• _Material provided_:

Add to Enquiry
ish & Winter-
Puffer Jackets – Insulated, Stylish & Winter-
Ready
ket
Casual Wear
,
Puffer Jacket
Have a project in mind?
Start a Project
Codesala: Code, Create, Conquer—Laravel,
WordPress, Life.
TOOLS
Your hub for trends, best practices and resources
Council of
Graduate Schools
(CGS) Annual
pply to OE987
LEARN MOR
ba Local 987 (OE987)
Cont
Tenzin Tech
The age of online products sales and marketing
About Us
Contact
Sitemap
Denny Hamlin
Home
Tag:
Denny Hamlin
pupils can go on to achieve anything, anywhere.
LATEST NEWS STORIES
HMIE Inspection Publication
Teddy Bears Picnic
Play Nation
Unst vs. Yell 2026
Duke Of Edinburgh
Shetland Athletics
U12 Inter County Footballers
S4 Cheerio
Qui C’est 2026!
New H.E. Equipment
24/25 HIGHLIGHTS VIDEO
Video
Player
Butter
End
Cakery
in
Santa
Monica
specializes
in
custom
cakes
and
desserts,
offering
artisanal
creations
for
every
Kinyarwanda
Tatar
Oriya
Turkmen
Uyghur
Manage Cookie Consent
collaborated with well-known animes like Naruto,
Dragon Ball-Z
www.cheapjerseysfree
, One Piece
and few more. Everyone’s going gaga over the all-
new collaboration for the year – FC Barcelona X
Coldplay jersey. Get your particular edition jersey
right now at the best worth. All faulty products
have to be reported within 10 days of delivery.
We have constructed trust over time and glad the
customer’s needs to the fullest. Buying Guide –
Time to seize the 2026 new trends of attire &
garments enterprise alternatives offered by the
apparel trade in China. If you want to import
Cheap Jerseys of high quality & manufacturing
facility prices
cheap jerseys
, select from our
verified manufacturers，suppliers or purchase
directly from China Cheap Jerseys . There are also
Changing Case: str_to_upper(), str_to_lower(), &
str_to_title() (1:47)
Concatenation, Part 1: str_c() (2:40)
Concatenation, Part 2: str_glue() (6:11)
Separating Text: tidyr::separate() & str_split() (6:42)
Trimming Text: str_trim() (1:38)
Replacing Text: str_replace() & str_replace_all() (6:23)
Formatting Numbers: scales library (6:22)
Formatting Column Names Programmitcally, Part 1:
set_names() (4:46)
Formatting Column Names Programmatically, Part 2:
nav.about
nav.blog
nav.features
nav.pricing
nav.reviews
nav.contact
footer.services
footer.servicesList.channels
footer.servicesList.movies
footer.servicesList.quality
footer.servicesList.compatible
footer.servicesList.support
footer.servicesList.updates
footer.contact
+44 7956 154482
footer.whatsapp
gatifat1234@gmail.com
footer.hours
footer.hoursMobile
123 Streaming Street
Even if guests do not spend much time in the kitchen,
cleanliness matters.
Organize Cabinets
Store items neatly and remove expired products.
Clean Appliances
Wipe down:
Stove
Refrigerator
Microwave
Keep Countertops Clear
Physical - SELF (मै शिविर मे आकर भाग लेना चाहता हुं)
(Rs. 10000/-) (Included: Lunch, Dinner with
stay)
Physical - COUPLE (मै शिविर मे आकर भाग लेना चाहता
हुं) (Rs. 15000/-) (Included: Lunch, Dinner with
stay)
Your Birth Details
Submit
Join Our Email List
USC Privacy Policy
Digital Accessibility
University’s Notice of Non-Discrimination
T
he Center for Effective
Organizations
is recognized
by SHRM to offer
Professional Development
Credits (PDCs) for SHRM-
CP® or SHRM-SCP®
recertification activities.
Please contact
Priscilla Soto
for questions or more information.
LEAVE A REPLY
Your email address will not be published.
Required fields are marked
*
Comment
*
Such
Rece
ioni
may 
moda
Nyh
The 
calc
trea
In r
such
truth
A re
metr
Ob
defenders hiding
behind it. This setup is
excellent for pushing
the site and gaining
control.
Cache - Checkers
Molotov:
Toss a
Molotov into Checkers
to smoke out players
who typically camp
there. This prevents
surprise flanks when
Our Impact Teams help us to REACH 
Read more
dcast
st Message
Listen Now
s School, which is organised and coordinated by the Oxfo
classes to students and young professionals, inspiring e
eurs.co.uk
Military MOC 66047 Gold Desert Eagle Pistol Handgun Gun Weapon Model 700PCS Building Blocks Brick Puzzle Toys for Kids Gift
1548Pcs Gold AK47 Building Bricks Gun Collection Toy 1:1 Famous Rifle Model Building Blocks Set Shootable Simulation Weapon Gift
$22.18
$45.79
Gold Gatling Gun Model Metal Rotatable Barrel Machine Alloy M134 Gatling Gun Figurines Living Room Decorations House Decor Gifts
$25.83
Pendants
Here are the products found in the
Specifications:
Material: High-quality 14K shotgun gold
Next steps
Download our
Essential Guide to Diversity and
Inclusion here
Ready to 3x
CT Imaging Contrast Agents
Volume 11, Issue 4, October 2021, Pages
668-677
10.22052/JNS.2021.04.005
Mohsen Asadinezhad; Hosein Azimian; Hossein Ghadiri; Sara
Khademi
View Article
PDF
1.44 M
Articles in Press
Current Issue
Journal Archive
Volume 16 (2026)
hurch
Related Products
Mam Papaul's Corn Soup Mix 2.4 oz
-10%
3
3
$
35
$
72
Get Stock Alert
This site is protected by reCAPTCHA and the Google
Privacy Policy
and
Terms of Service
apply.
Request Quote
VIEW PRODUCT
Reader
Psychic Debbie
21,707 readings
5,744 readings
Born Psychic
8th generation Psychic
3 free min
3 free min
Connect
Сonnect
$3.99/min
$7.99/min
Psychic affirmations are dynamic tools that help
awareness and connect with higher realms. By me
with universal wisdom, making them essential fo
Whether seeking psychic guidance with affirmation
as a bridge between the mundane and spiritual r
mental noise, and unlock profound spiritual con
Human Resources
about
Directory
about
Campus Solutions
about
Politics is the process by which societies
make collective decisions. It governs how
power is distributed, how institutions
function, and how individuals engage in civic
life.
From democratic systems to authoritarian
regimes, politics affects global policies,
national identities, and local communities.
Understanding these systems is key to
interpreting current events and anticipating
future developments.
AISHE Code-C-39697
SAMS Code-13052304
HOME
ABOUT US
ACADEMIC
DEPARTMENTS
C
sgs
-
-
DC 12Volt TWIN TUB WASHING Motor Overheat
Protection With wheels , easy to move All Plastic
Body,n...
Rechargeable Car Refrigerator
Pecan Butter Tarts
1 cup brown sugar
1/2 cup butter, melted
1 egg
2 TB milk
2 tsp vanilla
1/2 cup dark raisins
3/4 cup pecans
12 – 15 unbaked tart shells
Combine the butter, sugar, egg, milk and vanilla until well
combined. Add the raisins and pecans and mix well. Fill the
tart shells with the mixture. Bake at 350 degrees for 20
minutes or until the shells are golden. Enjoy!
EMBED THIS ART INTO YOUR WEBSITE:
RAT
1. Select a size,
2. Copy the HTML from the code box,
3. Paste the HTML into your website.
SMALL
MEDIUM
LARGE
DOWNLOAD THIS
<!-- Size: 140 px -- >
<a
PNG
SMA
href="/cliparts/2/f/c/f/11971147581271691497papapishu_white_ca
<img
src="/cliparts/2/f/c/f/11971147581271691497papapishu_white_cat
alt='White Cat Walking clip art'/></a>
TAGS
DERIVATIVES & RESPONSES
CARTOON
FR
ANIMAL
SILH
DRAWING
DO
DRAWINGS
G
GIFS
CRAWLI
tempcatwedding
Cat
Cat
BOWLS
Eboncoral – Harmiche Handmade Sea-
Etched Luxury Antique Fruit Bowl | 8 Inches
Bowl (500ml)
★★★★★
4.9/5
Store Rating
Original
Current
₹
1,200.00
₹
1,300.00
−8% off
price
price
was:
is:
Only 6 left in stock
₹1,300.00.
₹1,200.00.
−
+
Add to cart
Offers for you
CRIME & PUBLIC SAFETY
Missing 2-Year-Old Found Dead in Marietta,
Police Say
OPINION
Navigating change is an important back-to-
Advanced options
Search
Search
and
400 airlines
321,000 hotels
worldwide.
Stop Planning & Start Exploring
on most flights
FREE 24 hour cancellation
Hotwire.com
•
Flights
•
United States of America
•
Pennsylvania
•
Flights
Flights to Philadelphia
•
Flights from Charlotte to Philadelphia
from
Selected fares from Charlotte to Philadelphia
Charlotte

• _Task item_:
Provide every line from the material that contains the word "Physical".

• _Your response_:
Physical - SELF (मै शिविर मे आकर भाग लेना चाहता हुं)
Physical - COUPLE (मै शिविर मे आकर भाग लेना चाहता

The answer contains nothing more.